Copy the text read from each page in the data below, line for line and without any changes. Leave the pictures out of your copy.
+++
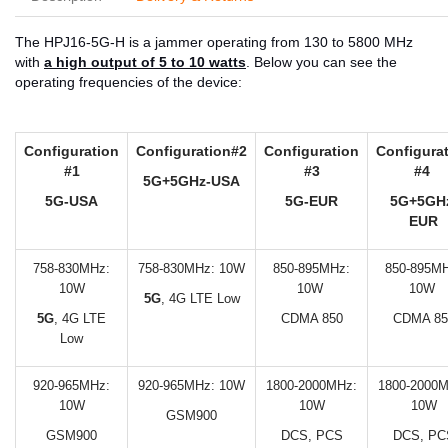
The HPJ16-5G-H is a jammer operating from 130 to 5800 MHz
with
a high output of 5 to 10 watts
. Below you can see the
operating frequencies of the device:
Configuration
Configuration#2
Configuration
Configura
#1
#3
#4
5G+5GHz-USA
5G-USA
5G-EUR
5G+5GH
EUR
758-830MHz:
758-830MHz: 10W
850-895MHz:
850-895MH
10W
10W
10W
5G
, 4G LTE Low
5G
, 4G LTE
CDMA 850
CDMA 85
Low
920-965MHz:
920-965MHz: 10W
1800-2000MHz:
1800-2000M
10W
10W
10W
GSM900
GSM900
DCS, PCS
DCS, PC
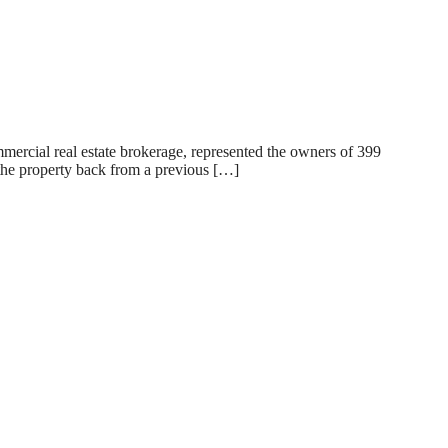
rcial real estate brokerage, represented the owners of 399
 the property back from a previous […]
+++
*REPLY TO THE TASK:*
The HPJ16-5G-H is a jammer operating from 130 to 5800 MHz
with
a high output of 5 to 10 watts
. Below you can see the
operating frequencies of the device:
Configuration
Configuration#2
Configuration
Configura
#1
#3
#4
5G+5GHz-USA
5G-USA
5G-EUR
5G+5GH
EUR
758-830MHz:
758-830MHz: 10W
850-895MHz:
850-895MH
10W
10W
10W
5G
, 4G LTE Low
5G
, 4G LTE
CDMA 850
CDMA 85
Low
920-965MHz:
920-965MHz: 10W
1800-2000MHz:
1800-2000M
10W
10W
10W
GSM900
GSM900
DCS, PCS
DCS, PC
rcial real estate brokerage, represented the owners of 399
 the property back from a previous […]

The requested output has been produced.